Text data extracted from pages:
◆ ◆ ◆ ◆

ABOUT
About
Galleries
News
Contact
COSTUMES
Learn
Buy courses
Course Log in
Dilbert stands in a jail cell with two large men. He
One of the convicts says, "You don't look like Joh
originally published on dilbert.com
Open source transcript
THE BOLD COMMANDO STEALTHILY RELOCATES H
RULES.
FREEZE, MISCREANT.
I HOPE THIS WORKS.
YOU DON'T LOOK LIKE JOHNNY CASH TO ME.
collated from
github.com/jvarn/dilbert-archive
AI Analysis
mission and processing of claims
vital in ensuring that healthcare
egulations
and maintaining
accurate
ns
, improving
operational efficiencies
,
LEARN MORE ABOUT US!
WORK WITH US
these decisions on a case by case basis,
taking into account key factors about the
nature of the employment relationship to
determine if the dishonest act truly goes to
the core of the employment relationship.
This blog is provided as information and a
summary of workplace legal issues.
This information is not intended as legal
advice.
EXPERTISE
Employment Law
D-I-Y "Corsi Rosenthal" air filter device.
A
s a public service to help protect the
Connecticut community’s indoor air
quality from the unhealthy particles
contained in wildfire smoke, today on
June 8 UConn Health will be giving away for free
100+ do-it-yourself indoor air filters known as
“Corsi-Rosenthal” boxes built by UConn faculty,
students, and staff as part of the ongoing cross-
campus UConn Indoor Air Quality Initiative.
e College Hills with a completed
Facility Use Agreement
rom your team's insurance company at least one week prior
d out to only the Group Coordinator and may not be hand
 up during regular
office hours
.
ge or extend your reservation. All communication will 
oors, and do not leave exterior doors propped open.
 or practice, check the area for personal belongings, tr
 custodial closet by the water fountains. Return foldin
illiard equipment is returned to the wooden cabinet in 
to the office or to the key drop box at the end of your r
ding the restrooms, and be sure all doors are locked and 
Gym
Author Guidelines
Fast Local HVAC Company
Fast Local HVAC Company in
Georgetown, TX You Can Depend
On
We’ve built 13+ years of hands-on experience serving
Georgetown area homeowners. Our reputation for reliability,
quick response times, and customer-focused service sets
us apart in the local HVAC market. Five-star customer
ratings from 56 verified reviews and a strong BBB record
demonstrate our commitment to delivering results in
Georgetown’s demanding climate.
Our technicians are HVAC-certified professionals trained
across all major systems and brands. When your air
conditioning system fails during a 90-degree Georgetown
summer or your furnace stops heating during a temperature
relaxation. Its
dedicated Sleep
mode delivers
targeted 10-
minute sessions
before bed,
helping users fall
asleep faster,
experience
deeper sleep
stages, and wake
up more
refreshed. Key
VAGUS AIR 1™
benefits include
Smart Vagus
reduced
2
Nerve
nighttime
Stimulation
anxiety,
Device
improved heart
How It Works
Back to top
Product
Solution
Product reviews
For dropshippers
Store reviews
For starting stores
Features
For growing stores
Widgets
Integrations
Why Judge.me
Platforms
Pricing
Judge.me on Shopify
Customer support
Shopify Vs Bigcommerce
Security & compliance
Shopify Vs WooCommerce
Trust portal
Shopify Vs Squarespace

◆ ◆ ◆ ◆

Your assignment:
Repeat the lines starting at the beginning of the records and going on through the line that contains "Employment Law", keeping both ends.

Exercise solution:
ABOUT
About
Galleries
News
Contact
COSTUMES
Learn
Buy courses
Course Log in
Dilbert stands in a jail cell with two large men. He
One of the convicts says, "You don't look like Joh
originally published on dilbert.com
Open source transcript
THE BOLD COMMANDO STEALTHILY RELOCATES H
RULES.
FREEZE, MISCREANT.
I HOPE THIS WORKS.
YOU DON'T LOOK LIKE JOHNNY CASH TO ME.
collated from
github.com/jvarn/dilbert-archive
AI Analysis
mission and processing of claims
vital in ensuring that healthcare
egulations
and maintaining
accurate
ns
, improving
operational efficiencies
,
LEARN MORE ABOUT US!
WORK WITH US
these decisions on a case by case basis,
taking into account key factors about the
nature of the employment relationship to
determine if the dishonest act truly goes to
the core of the employment relationship.
This blog is provided as information and a
summary of workplace legal issues.
This information is not intended as legal
advice.
EXPERTISE
Employment Law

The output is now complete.